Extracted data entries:
______________________________

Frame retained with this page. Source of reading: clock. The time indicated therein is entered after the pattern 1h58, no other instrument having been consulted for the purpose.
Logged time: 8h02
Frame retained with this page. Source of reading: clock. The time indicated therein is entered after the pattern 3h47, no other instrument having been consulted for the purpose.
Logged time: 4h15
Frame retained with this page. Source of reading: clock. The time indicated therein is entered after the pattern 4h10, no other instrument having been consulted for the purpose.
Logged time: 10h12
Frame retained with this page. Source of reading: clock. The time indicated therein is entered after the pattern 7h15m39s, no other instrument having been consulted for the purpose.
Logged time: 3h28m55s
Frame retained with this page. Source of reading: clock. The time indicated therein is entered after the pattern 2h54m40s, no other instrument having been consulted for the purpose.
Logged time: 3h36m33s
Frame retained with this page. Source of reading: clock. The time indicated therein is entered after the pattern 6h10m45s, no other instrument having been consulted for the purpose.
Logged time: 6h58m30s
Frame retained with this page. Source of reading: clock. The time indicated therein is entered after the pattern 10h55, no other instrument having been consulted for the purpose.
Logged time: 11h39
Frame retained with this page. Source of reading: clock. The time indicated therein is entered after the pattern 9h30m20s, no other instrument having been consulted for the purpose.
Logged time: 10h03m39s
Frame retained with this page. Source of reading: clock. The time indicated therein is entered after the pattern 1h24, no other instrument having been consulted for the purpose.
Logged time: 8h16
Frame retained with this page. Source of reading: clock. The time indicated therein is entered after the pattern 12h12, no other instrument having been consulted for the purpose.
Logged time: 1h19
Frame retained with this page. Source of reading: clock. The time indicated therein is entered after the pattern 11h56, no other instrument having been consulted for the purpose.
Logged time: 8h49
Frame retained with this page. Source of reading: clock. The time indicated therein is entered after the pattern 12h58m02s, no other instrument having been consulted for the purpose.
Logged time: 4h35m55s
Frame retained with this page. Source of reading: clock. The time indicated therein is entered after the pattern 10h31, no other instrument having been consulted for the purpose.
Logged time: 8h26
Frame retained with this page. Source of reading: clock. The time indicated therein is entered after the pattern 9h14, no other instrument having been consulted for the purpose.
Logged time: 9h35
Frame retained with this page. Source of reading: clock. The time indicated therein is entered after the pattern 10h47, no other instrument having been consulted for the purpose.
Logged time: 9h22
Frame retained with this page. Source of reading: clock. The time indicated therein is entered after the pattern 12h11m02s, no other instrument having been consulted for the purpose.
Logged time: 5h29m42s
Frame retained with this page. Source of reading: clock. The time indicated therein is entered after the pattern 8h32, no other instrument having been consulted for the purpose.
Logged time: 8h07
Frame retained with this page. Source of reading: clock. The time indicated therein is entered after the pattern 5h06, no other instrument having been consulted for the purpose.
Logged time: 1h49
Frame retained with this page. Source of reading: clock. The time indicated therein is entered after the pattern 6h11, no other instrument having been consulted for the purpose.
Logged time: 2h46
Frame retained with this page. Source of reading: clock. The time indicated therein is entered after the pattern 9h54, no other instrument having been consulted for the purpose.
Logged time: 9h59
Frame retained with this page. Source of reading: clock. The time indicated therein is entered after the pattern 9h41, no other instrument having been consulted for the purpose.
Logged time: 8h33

______________________________

Problem:
Rewrite the records from the line containing "pattern 6h11, no" through the end of the records, substituting "Recorded time" for "Logged time" and keeping everything else unchanged.

Solution to the exercise:
Frame retained with this page. Source of reading: clock. The time indicated therein is entered after the pattern 6h11, no other instrument having been consulted for the purpose.
Recorded time: 2h46
Frame retained with this page. Source of reading: clock. The time indicated therein is entered after the pattern 9h54, no other instrument having been consulted for the purpose.
Recorded time: 9h59
Frame retained with this page. Source of reading: clock. The time indicated therein is entered after the pattern 9h41, no other instrument having been consulted for the purpose.
Recorded time: 8h33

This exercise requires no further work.